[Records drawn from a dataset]
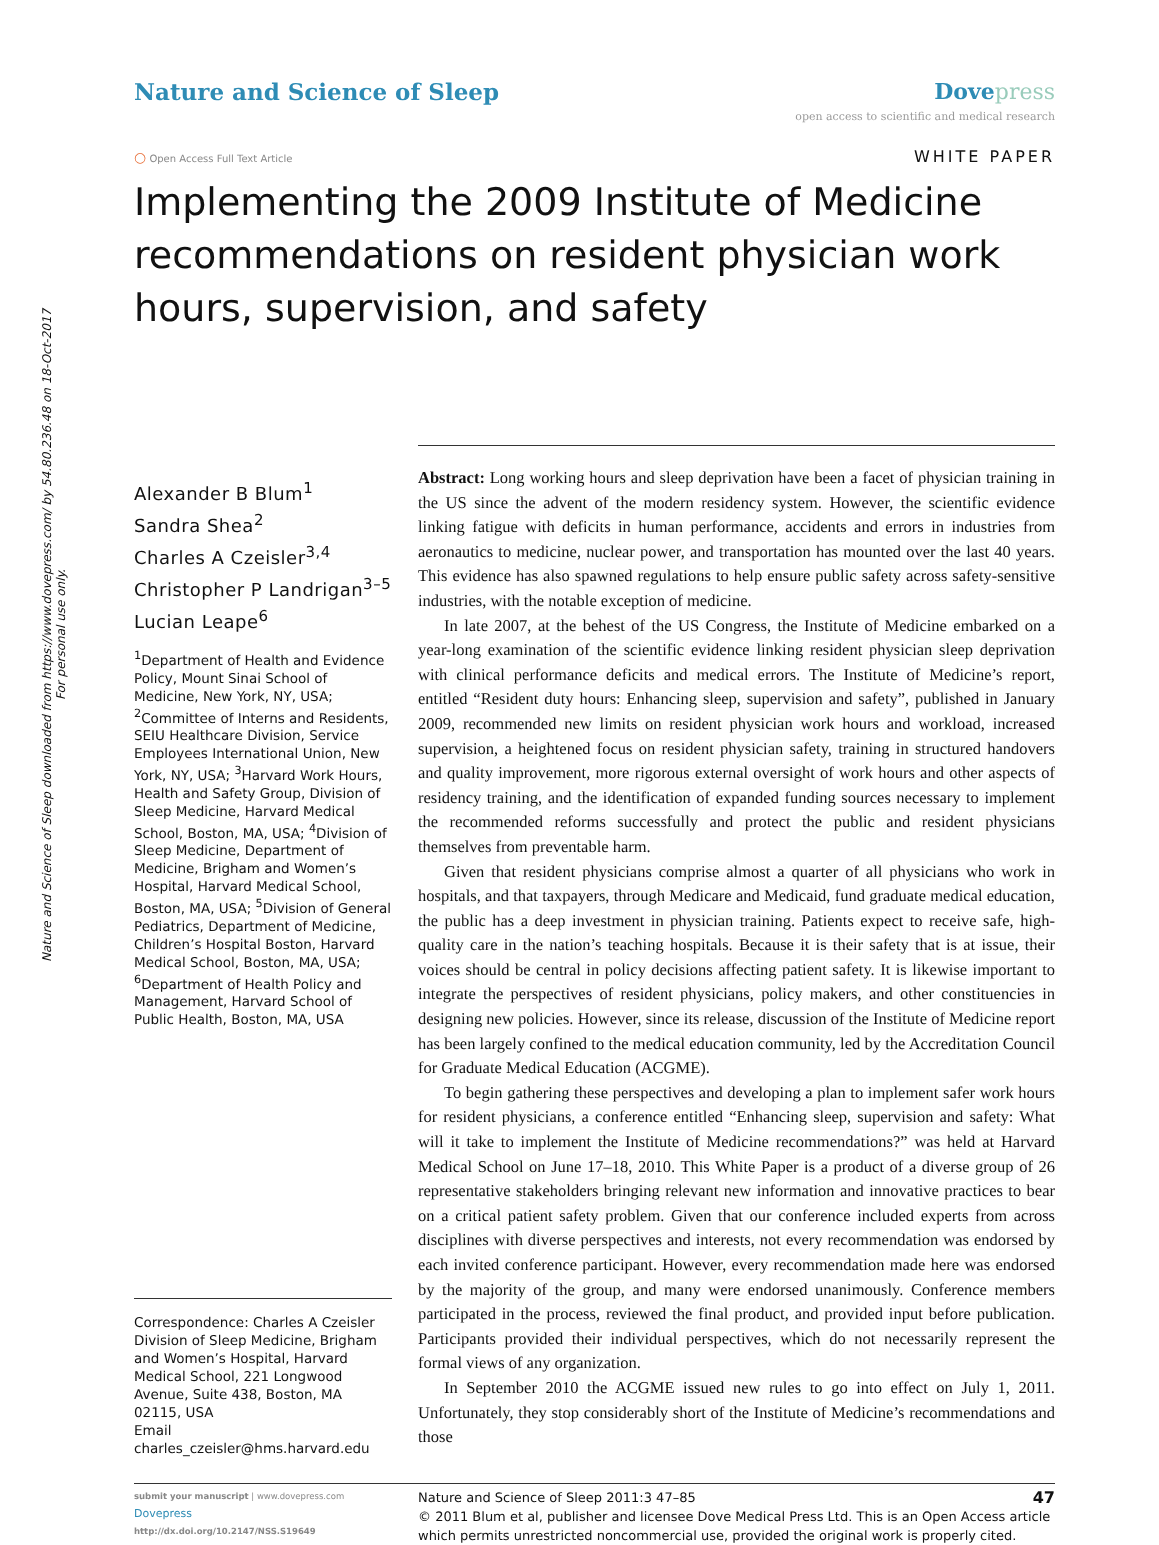Nature and Science of Sleep downloaded from https://www.dovepress.com/ by 54.80.236.48 on 18-Oct-2017
For personal use only.
Nature and Science of Sleep Dove press
open access to scientific and medical research
○ Open Access Full Text Article
WHITE PAPER
Implementing the 2009 Institute of Medicine recommendations on resident physician work hours, supervision, and safety
Alexander B Blum<sup>1</sup>
Sandra Shea<sup>2</sup>
Charles A Czeisler<sup>3,4</sup>
Christopher P Landrigan<sup>3–5</sup>
Lucian Leape<sup>6</sup>
<sup>1</sup> Department of Health and Evidence Policy, Mount Sinai School of Medicine, New York, NY, USA; <sup>2</sup>Committee of Interns and Residents, SEIU Healthcare Division, Service Employees International Union, New York, NY, USA; <sup>3</sup>Harvard Work Hours, Health and Safety Group, Division of Sleep Medicine, Harvard Medical School, Boston, MA, USA; <sup>4</sup>Division of Sleep Medicine, Department of Medicine, Brigham and Women’s Hospital, Harvard Medical School, Boston, MA, USA; <sup>5</sup>Division of General Pediatrics, Department of Medicine, Children’s Hospital Boston, Harvard Medical School, Boston, MA, USA; <sup>6</sup>Department of Health Policy and Management, Harvard School of Public Health, Boston, MA, USA
Correspondence: Charles A Czeisler
Division of Sleep Medicine, Brigham and Women’s Hospital, Harvard Medical School, 221 Longwood Avenue, Suite 438, Boston, MA 02115, USA
Email charles_czeisler@hms.harvard.edu
Abstract: Long working hours and sleep deprivation have been a facet of physician training in the US since the advent of the modern residency system. However, the scientific evidence linking fatigue with deficits in human performance, accidents and errors in industries from aeronautics to medicine, nuclear power, and transportation has mounted over the last 40 years. This evidence has also spawned regulations to help ensure public safety across safety-sensitive industries, with the notable exception of medicine.
In late 2007, at the behest of the US Congress, the Institute of Medicine embarked on a year-long examination of the scientific evidence linking resident physician sleep deprivation with clinical performance deficits and medical errors. The Institute of Medicine’s report, entitled “Resident duty hours: Enhancing sleep, supervision and safety”, published in January 2009, recommended new limits on resident physician work hours and workload, increased supervision, a heightened focus on resident physician safety, training in structured handovers and quality improvement, more rigorous external oversight of work hours and other aspects of residency training, and the identification of expanded funding sources necessary to implement the recommended reforms successfully and protect the public and resident physicians themselves from preventable harm.
Given that resident physicians comprise almost a quarter of all physicians who work in hospitals, and that taxpayers, through Medicare and Medicaid, fund graduate medical education, the public has a deep investment in physician training. Patients expect to receive safe, high-quality care in the nation’s teaching hospitals. Because it is their safety that is at issue, their voices should be central in policy decisions affecting patient safety. It is likewise important to integrate the perspectives of resident physicians, policy makers, and other constituencies in designing new policies. However, since its release, discussion of the Institute of Medicine report has been largely confined to the medical education community, led by the Accreditation Council for Graduate Medical Education (ACGME).
To begin gathering these perspectives and developing a plan to implement safer work hours for resident physicians, a conference entitled “Enhancing sleep, supervision and safety: What will it take to implement the Institute of Medicine recommendations?” was held at Harvard Medical School on June 17–18, 2010. This White Paper is a product of a diverse group of 26 representative stakeholders bringing relevant new information and innovative practices to bear on a critical patient safety problem. Given that our conference included experts from across disciplines with diverse perspectives and interests, not every recommendation was endorsed by each invited conference participant. However, every recommendation made here was endorsed by the majority of the group, and many were endorsed unanimously. Conference members participated in the process, reviewed the final product, and provided input before publication. Participants provided their individual perspectives, which do not necessarily represent the formal views of any organization.
In September 2010 the ACGME issued new rules to go into effect on July 1, 2011. Unfortunately, they stop considerably short of the Institute of Medicine’s recommendations and those
submit your manuscript | www.dovepress.com
Dovepress
http://dx.doi.org/10.2147/NSS.S19649
Nature and Science of Sleep 2011:3 47–85 47
© 2011 Blum et al, publisher and licensee Dove Medical Press Ltd. This is an Open Access article which permits unrestricted noncommercial use, provided the original work is properly cited.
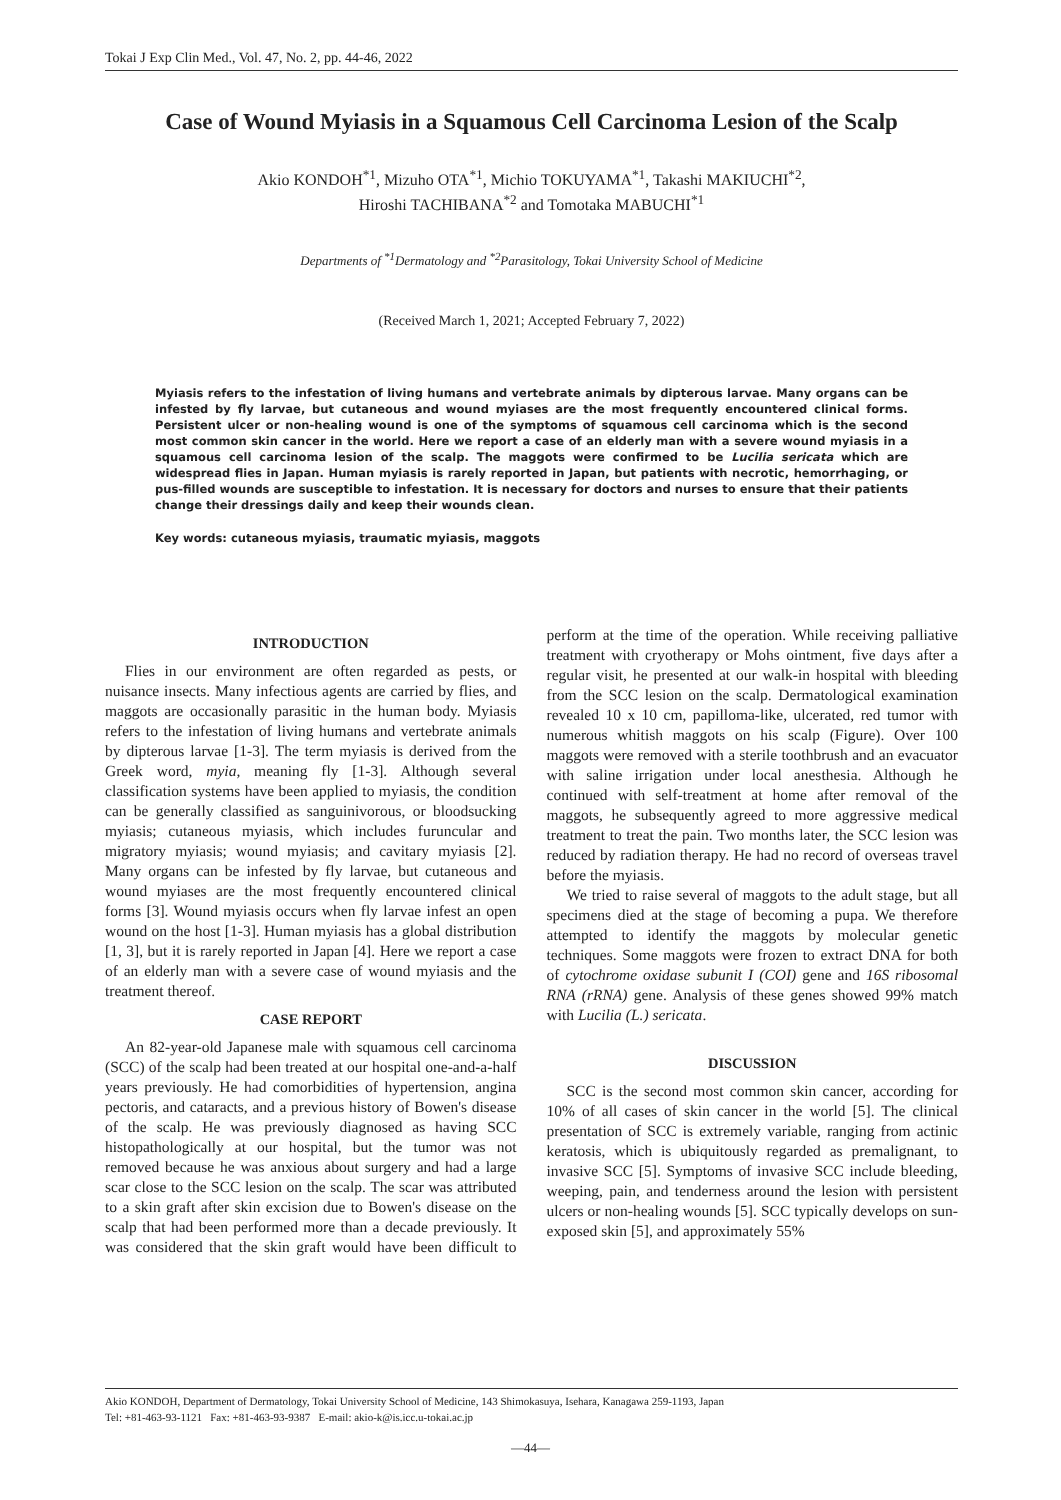Tokai J Exp Clin Med., Vol. 47, No. 2, pp. 44-46, 2022
Case of Wound Myiasis in a Squamous Cell Carcinoma Lesion of the Scalp
Akio KONDOH<sup>*1</sup>, Mizuho OTA<sup>*1</sup>, Michio TOKUYAMA<sup>*1</sup>, Takashi MAKIUCHI<sup>*2</sup>,
Hiroshi TACHIBANA<sup>*2</sup> and Tomotaka MABUCHI<sup>*1</sup>
Departments of <sup>*1</sup>Dermatology and <sup>*2</sup>Parasitology, Tokai University School of Medicine
(Received March 1, 2021; Accepted February 7, 2022)
Myiasis refers to the infestation of living humans and vertebrate animals by dipterous larvae. Many organs can be infested by fly larvae, but cutaneous and wound myiases are the most frequently encountered clinical forms. Persistent ulcer or non-healing wound is one of the symptoms of squamous cell carcinoma which is the second most common skin cancer in the world. Here we report a case of an elderly man with a severe wound myiasis in a squamous cell carcinoma lesion of the scalp. The maggots were confirmed to be Lucilia sericata which are widespread flies in Japan. Human myiasis is rarely reported in Japan, but patients with necrotic, hemorrhaging, or pus-filled wounds are susceptible to infestation. It is necessary for doctors and nurses to ensure that their patients change their dressings daily and keep their wounds clean.
Key words: cutaneous myiasis, traumatic myiasis, maggots
INTRODUCTION
Flies in our environment are often regarded as pests, or nuisance insects. Many infectious agents are carried by flies, and maggots are occasionally parasitic in the human body. Myiasis refers to the infestation of living humans and vertebrate animals by dipterous larvae [1-3]. The term myiasis is derived from the Greek word, myia, meaning fly [1-3]. Although several classification systems have been applied to myiasis, the condition can be generally classified as sanguinivorous, or bloodsucking myiasis; cutaneous myiasis, which includes furuncular and migratory myiasis; wound myiasis; and cavitary myiasis [2]. Many organs can be infested by fly larvae, but cutaneous and wound myiases are the most frequently encountered clinical forms [3]. Wound myiasis occurs when fly larvae infest an open wound on the host [1-3]. Human myiasis has a global distribution [1, 3], but it is rarely reported in Japan [4]. Here we report a case of an elderly man with a severe case of wound myiasis and the treatment thereof.
CASE REPORT
An 82-year-old Japanese male with squamous cell carcinoma (SCC) of the scalp had been treated at our hospital one-and-a-half years previously. He had comorbidities of hypertension, angina pectoris, and cataracts, and a previous history of Bowen's disease of the scalp. He was previously diagnosed as having SCC histopathologically at our hospital, but the tumor was not removed because he was anxious about surgery and had a large scar close to the SCC lesion on the scalp. The scar was attributed to a skin graft after skin excision due to Bowen's disease on the scalp that had been performed more than a decade previously. It was considered that the skin graft would have been difficult to perform at the time of the operation. While receiving palliative treatment with cryotherapy or Mohs ointment, five days after a regular visit, he presented at our walk-in hospital with bleeding from the SCC lesion on the scalp. Dermatological examination revealed 10 x 10 cm, papilloma-like, ulcerated, red tumor with numerous whitish maggots on his scalp (Figure). Over 100 maggots were removed with a sterile toothbrush and an evacuator with saline irrigation under local anesthesia. Although he continued with self-treatment at home after removal of the maggots, he subsequently agreed to more aggressive medical treatment to treat the pain. Two months later, the SCC lesion was reduced by radiation therapy. He had no record of overseas travel before the myiasis.
We tried to raise several of maggots to the adult stage, but all specimens died at the stage of becoming a pupa. We therefore attempted to identify the maggots by molecular genetic techniques. Some maggots were frozen to extract DNA for both of cytochrome oxidase subunit I (COI) gene and 16S ribosomal RNA (rRNA) gene. Analysis of these genes showed 99% match with Lucilia (L.) sericata.
DISCUSSION
SCC is the second most common skin cancer, according for 10% of all cases of skin cancer in the world [5]. The clinical presentation of SCC is extremely variable, ranging from actinic keratosis, which is ubiquitously regarded as premalignant, to invasive SCC [5]. Symptoms of invasive SCC include bleeding, weeping, pain, and tenderness around the lesion with persistent ulcers or non-healing wounds [5]. SCC typically develops on sun-exposed skin [5], and approximately 55%
Akio KONDOH, Department of Dermatology, Tokai University School of Medicine, 143 Shimokasuya, Isehara, Kanagawa 259-1193, Japan
Tel: +81-463-93-1121 Fax: +81-463-93-9387 E-mail: akio-k@is.icc.u-tokai.ac.jp
—44—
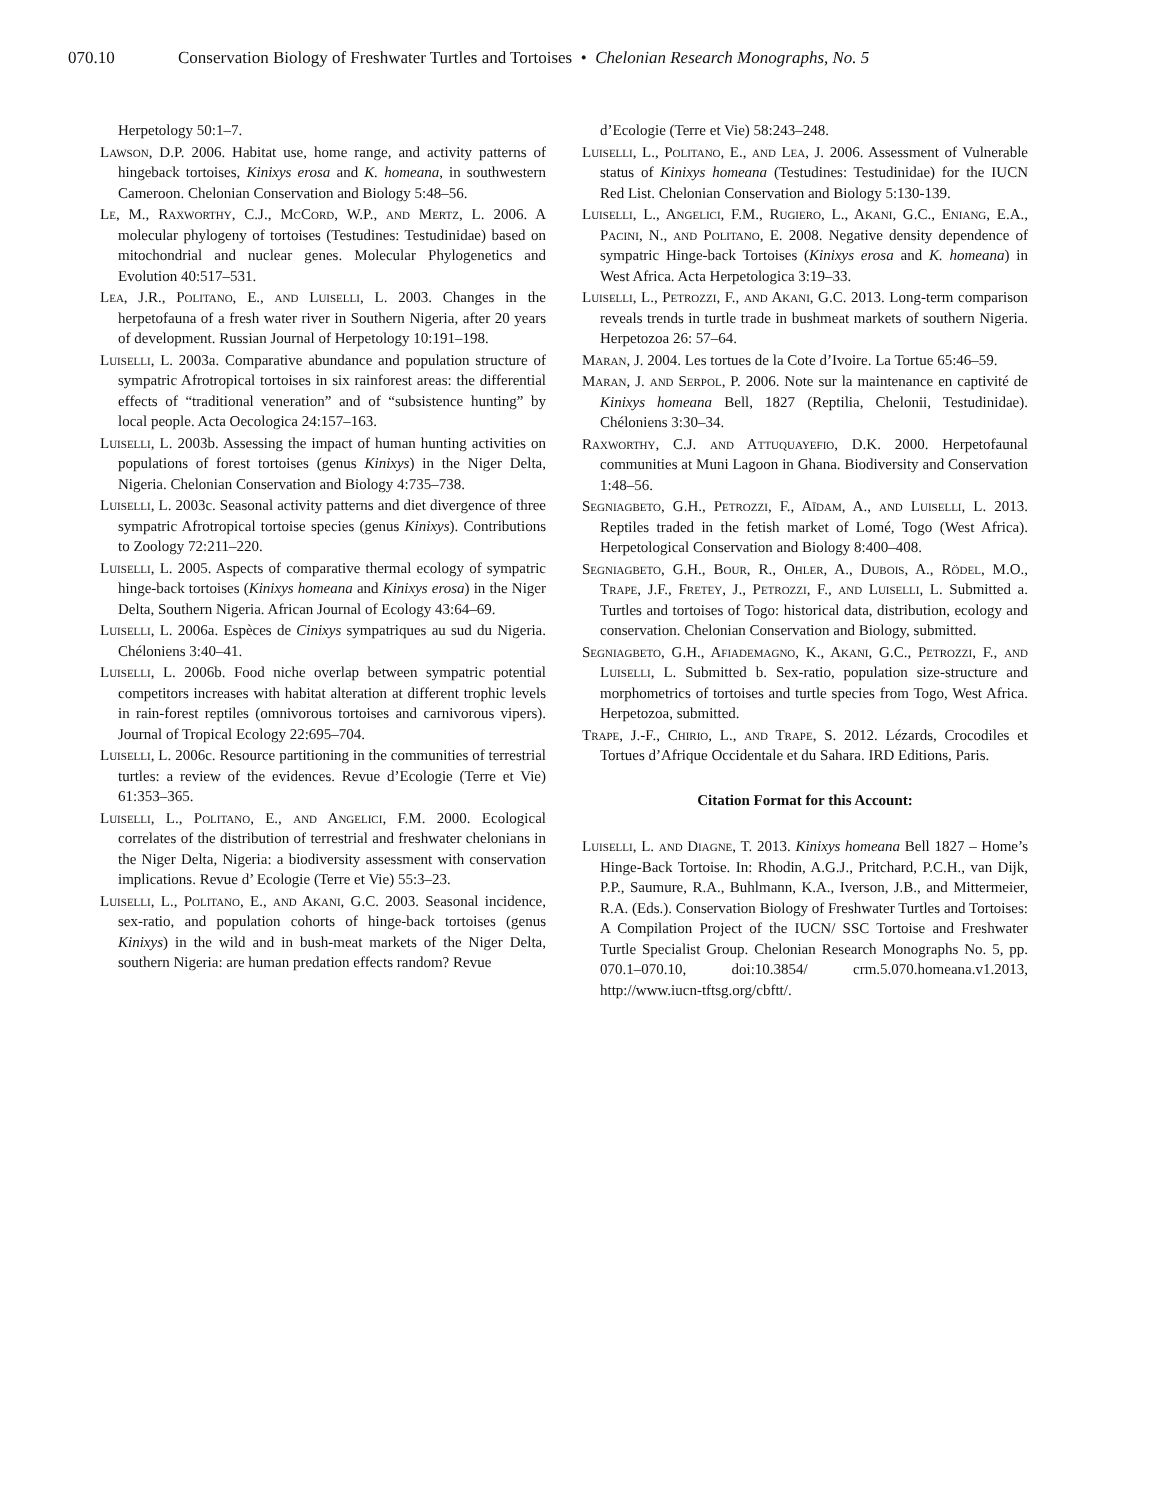070.10 Conservation Biology of Freshwater Turtles and Tortoises • Chelonian Research Monographs, No. 5
Herpetology 50:1–7.
Lawson, D.P. 2006. Habitat use, home range, and activity patterns of hingeback tortoises, Kinixys erosa and K. homeana, in southwestern Cameroon. Chelonian Conservation and Biology 5:48–56.
Le, M., Raxworthy, C.J., McCord, W.P., and Mertz, L. 2006. A molecular phylogeny of tortoises (Testudines: Testudinidae) based on mitochondrial and nuclear genes. Molecular Phylogenetics and Evolution 40:517–531.
Lea, J.R., Politano, E., and Luiselli, L. 2003. Changes in the herpetofauna of a fresh water river in Southern Nigeria, after 20 years of development. Russian Journal of Herpetology 10:191–198.
Luiselli, L. 2003a. Comparative abundance and population structure of sympatric Afrotropical tortoises in six rainforest areas: the differential effects of “traditional veneration” and of “subsistence hunting” by local people. Acta Oecologica 24:157–163.
Luiselli, L. 2003b. Assessing the impact of human hunting activities on populations of forest tortoises (genus Kinixys) in the Niger Delta, Nigeria. Chelonian Conservation and Biology 4:735–738.
Luiselli, L. 2003c. Seasonal activity patterns and diet divergence of three sympatric Afrotropical tortoise species (genus Kinixys). Contributions to Zoology 72:211–220.
Luiselli, L. 2005. Aspects of comparative thermal ecology of sympatric hinge-back tortoises (Kinixys homeana and Kinixys erosa) in the Niger Delta, Southern Nigeria. African Journal of Ecology 43:64–69.
Luiselli, L. 2006a. Espèces de Cinixys sympatriques au sud du Nigeria. Chéloniens 3:40–41.
Luiselli, L. 2006b. Food niche overlap between sympatric potential competitors increases with habitat alteration at different trophic levels in rain-forest reptiles (omnivorous tortoises and carnivorous vipers). Journal of Tropical Ecology 22:695–704.
Luiselli, L. 2006c. Resource partitioning in the communities of terrestrial turtles: a review of the evidences. Revue d’Ecologie (Terre et Vie) 61:353–365.
Luiselli, L., Politano, E., and Angelici, F.M. 2000. Ecological correlates of the distribution of terrestrial and freshwater chelonians in the Niger Delta, Nigeria: a biodiversity assessment with conservation implications. Revue d’ Ecologie (Terre et Vie) 55:3–23.
Luiselli, L., Politano, E., and Akani, G.C. 2003. Seasonal incidence, sex-ratio, and population cohorts of hinge-back tortoises (genus Kinixys) in the wild and in bush-meat markets of the Niger Delta, southern Nigeria: are human predation effects random? Revue
d’Ecologie (Terre et Vie) 58:243–248.
Luiselli, L., Politano, E., and Lea, J. 2006. Assessment of Vulnerable status of Kinixys homeana (Testudines: Testudinidae) for the IUCN Red List. Chelonian Conservation and Biology 5:130-139.
Luiselli, L., Angelici, F.M., Rugiero, L., Akani, G.C., Eniang, E.A., Pacini, N., and Politano, E. 2008. Negative density dependence of sympatric Hinge-back Tortoises (Kinixys erosa and K. homeana) in West Africa. Acta Herpetologica 3:19–33.
Luiselli, L., Petrozzi, F., and Akani, G.C. 2013. Long-term comparison reveals trends in turtle trade in bushmeat markets of southern Nigeria. Herpetozoa 26: 57–64.
Maran, J. 2004. Les tortues de la Cote d’Ivoire. La Tortue 65:46–59.
Maran, J. and Serpol, P. 2006. Note sur la maintenance en captivité de Kinixys homeana Bell, 1827 (Reptilia, Chelonii, Testudinidae). Chéloniens 3:30–34.
Raxworthy, C.J. and Attuquayefio, D.K. 2000. Herpetofaunal communities at Muni Lagoon in Ghana. Biodiversity and Conservation 1:48–56.
Segniagbeto, G.H., Petrozzi, F., Aïdam, A., and Luiselli, L. 2013. Reptiles traded in the fetish market of Lomé, Togo (West Africa). Herpetological Conservation and Biology 8:400–408.
Segniagbeto, G.H., Bour, R., Ohler, A., Dubois, A., Rödel, M.O., Trape, J.F., Fretey, J., Petrozzi, F., and Luiselli, L. Submitted a. Turtles and tortoises of Togo: historical data, distribution, ecology and conservation. Chelonian Conservation and Biology, submitted.
Segniagbeto, G.H., Afiademagno, K., Akani, G.C., Petrozzi, F., and Luiselli, L. Submitted b. Sex-ratio, population size-structure and morphometrics of tortoises and turtle species from Togo, West Africa. Herpetozoa, submitted.
Trape, J.-F., Chirio, L., and Trape, S. 2012. Lézards, Crocodiles et Tortues d’Afrique Occidentale et du Sahara. IRD Editions, Paris.
Citation Format for this Account:
Luiselli, L. and Diagne, T. 2013. Kinixys homeana Bell 1827 – Home’s Hinge-Back Tortoise. In: Rhodin, A.G.J., Pritchard, P.C.H., van Dijk, P.P., Saumure, R.A., Buhlmann, K.A., Iverson, J.B., and Mittermeier, R.A. (Eds.). Conservation Biology of Freshwater Turtles and Tortoises: A Compilation Project of the IUCN/ SSC Tortoise and Freshwater Turtle Specialist Group. Chelonian Research Monographs No. 5, pp. 070.1–070.10, doi:10.3854/ crm.5.070.homeana.v1.2013, http://www.iucn-tftsg.org/cbftt/.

- **How to complete this task**:
Output only the lines from the start of the data through the line that holds "Lucian Leape<sup>6</sup>". Keep them exact and leave the pictures out.

- **Expected answer**:
Nature and Science of Sleep downloaded from https://www.dovepress.com/ by 54.80.236.48 on 18-Oct-2017
For personal use only.
Nature and Science of Sleep Dove press
open access to scientific and medical research
○ Open Access Full Text Article
WHITE PAPER
Implementing the 2009 Institute of Medicine recommendations on resident physician work hours, supervision, and safety
Alexander B Blum<sup>1</sup>
Sandra Shea<sup>2</sup>
Charles A Czeisler<sup>3,4</sup>
Christopher P Landrigan<sup>3–5</sup>
Lucian Leape<sup>6</sup>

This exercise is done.